# Bluetooth Operation



## ttdjp (Nov 28, 2006)

Hi,

I'm thinking about getting the JHP bluetooth kit.

I assume that when using it for handsfree cell phone calls the cars speakers are used for the callers voice.

My cell phone (Samsung D600) has an mp3 player and i'm wondering if i can use it as an mp3 player via bluetooth to play music over the stereo as well?

Has anyone tried this? Is it even possible?
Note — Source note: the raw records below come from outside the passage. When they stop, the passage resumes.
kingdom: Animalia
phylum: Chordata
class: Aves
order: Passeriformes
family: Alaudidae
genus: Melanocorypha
Any info / comments appreciated!

Dave.


----------



## b_a_betterperson (Feb 16, 2005)

Best thing to do is shoot Matthew at JHP an e-mail -- although the scenario you're discussing does sound right.


----------



## GTJimbO (Apr 28, 2006)

I have the JHP (actually GM and Blaupunkt) Bluetooth. Also am an engineer in the Telecom business. I can tell you that Bluetooth has many different functions, but as far as sending MP3 music it's not meant for that, unfortunately. When you activate it, it's clearly set for the phone function as it says "Voice In" on the display of the Blaupunkt headunit, not to mention that the activation button has a telephone icon printed on it.


Hope that helps.

Jim Miller

'06 M6, 18", Phantom Black Metalic, JHP Bluetooth, JHP gauge pack
'02 Saab 9-5 Aero SportWagon, mildly modified
'93 Saab 900 Turbo Commemorative Edition #116 of 325, heavily modified, restored.
'91 Saab 900 Turbo Special Edition Convertible, Restored.


----------